Former TNRC chair Susan Brown addressed the council.

“Do the people who talk about the money necessary to manage public lands, do they talk about ecosystem services or is that strictly in the bailiwick of scientists at this time?” she asked. “You say this much money from public taxes should be spent on this public land because it does ‘this’ for all of us, that it goes to research on ecosystem services, which is a value of the natural world to people.”

McMinn said that beyond maintaining recreational facilities, such as trails, anything beyond that would require the expertise of existing staff. He used the Hemlock program as an example.

“We went through various land managers to get that environmental input,” he said.

Guidry replied to Brown’s question.

“I think what you’re getting at it is actually a monetary value placed on whichever ecosystem function we’re benefitting from, whether it’s tons of carbon fixed or clean water or clean air,” he said. “We haven’t done that in terms of a valuation.”

Brown asked how the “argument” could be taken to elected officials.

Pagano said that donating to some of the environmental trust funds, such as the Heritage Program, the Clean Waster Trust Fund and the Parks and Recreation Trust Fund, was key.

“In development of facilities, Gorges has gone through $20 million,” he said. “We would not have got that from a user fee, but it did come through the Parks and Recreation Trust Fund. The Heritage Program funded 16 inventories and studies, and they continue statewide. If we were looking where the support should go, I would say those are the most important. As far as support, energy spent supporting those programs would be time well spent.”

Casey said he thinks federally that’s the case being made all the time. The majority of what the national forest spends — between wildfire suppression and ecosystem management — comes through Congress, Casey said.

McMinn addressed Brown and said that it doesn’t sound like user fees would fund an ecosystems’ program.

“We’re talking clean restrooms and trail work, which on the surface adds a level of quality to the user experience, but they would not go that far in the big picture,” said McMinn.
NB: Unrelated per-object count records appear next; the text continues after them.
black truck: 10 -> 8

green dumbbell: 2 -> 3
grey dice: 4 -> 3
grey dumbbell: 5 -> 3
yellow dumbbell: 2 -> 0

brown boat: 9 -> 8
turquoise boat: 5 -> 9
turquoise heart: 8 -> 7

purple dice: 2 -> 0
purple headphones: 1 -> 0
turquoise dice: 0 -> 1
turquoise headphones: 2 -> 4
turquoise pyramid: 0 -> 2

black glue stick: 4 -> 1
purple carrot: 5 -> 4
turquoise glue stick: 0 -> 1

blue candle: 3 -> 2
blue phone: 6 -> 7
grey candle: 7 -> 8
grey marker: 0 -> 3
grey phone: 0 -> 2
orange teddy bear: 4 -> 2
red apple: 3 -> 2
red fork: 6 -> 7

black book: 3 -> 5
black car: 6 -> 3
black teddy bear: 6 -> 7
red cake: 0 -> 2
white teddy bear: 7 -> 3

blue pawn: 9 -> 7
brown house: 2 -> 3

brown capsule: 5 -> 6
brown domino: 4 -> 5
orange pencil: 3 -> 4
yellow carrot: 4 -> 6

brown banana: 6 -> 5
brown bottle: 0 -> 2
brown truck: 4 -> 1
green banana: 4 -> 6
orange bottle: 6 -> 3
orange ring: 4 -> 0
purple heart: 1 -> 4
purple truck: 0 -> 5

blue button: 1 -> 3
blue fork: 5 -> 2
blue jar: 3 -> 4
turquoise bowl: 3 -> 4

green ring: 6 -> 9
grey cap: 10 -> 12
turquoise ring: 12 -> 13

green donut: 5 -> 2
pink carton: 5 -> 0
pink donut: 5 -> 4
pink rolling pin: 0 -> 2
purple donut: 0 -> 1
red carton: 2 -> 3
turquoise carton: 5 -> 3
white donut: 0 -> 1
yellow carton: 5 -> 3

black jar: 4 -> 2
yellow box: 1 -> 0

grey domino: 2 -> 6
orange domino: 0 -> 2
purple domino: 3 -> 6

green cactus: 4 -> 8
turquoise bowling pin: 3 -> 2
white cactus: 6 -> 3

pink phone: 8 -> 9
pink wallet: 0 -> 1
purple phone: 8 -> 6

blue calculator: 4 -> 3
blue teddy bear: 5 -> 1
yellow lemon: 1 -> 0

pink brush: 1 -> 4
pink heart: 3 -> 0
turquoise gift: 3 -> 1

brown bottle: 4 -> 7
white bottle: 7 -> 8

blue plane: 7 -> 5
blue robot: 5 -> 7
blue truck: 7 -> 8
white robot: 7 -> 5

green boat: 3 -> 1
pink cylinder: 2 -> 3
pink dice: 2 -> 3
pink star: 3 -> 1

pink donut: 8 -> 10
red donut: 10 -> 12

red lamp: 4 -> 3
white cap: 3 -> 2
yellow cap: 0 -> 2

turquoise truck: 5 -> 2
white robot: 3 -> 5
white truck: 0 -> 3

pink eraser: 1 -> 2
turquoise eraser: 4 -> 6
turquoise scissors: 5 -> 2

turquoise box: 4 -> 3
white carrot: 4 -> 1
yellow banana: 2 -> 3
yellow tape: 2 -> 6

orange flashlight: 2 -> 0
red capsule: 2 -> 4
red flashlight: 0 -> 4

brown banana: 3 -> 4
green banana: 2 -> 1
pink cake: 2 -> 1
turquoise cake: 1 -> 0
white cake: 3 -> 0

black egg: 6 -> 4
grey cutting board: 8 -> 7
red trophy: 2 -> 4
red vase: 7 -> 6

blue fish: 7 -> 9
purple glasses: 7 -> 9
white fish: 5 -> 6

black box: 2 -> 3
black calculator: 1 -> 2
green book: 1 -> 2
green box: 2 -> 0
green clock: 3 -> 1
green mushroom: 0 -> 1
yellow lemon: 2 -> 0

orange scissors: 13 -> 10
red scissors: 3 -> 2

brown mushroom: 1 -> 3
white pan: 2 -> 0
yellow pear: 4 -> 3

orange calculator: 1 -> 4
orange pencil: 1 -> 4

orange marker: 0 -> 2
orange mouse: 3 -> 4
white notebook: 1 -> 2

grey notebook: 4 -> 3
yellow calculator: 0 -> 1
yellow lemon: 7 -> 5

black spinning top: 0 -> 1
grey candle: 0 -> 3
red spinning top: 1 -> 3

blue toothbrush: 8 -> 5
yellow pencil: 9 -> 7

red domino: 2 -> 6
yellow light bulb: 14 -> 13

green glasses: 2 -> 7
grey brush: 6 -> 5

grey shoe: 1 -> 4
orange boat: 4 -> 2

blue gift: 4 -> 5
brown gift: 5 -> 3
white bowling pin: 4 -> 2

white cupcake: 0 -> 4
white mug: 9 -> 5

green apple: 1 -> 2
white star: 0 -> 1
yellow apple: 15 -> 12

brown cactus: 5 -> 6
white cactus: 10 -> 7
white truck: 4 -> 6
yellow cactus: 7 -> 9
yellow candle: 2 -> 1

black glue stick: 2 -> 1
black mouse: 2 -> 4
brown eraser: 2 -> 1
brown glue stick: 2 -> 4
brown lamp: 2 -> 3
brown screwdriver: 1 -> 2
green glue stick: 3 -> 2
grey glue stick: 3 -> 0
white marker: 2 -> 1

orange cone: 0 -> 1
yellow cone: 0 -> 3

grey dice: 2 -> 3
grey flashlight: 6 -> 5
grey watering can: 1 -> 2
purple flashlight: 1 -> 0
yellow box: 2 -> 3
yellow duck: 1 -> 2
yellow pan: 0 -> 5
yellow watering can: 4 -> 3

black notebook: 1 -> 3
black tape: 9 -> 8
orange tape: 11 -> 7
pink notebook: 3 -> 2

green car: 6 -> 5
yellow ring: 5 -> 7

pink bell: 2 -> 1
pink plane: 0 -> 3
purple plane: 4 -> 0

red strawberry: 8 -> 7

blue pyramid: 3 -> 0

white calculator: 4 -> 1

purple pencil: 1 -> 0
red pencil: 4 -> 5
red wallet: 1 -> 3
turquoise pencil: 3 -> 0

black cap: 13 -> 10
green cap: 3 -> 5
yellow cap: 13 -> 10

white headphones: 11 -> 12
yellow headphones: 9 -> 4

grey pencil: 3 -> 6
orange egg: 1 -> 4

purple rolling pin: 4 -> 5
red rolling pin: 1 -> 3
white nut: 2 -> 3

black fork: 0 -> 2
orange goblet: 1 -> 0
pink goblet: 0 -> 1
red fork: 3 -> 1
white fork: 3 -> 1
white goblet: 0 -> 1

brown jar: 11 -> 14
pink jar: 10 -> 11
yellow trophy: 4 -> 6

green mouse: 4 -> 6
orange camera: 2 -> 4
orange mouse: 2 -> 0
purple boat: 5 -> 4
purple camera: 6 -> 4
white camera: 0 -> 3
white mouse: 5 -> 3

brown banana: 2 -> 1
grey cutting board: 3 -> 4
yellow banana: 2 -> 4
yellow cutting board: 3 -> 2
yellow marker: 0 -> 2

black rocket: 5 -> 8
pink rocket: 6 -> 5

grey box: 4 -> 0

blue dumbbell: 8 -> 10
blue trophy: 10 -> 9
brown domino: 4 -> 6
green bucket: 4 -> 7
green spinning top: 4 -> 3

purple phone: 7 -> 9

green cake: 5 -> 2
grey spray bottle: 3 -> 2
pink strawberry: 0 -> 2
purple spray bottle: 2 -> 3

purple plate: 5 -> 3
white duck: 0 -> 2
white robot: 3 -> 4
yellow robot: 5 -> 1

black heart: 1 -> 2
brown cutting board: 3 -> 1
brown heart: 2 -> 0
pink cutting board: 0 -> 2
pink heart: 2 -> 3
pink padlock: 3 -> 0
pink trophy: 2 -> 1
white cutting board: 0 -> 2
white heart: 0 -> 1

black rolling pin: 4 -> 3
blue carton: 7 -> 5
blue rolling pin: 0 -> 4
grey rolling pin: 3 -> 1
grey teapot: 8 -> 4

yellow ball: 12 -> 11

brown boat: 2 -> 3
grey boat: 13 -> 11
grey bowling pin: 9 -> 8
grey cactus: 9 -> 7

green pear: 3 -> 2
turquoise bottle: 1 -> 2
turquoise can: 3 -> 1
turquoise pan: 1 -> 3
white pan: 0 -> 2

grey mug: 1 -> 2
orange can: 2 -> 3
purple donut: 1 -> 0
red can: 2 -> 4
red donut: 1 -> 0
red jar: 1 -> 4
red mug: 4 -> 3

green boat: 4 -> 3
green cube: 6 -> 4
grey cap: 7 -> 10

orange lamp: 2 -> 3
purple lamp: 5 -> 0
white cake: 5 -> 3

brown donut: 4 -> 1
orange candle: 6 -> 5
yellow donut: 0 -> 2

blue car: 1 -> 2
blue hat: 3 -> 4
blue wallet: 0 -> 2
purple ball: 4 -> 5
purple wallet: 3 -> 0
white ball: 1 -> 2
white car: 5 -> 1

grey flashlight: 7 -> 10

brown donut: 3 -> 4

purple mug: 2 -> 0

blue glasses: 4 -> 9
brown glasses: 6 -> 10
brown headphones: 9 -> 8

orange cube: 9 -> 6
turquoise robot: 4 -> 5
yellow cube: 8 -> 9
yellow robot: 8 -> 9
Michael Cheek, a state forest ranger, said trying to deal with these trail and restroom impacts are not “nickel and dime” issues.

“The state legislature kicked up millions and millions of dollars for DuPont bathrooms, parking lots and trails,” he said. “That is just a small drop in the bucket.”

Torry Nergart, a former Gorges State Park ranger who is now with the Carolina Mountain Land Conservancy, spoke from the audience.

“If this discussion is to continue, there is someone missing at the table— people involved in general public health and personal wellness,” he said. “One can gain from using public lands, which is a cost offset in a lot of ways. To exercise is to not be a burden to our public health system.”

Whitmire asked Guidry about timber harvests from ecological restoration and said he was trying to develop the same model for national forests. Does that money stay local, he asked?

Guidry said by law they don’t have to, but that has been his department’s choice.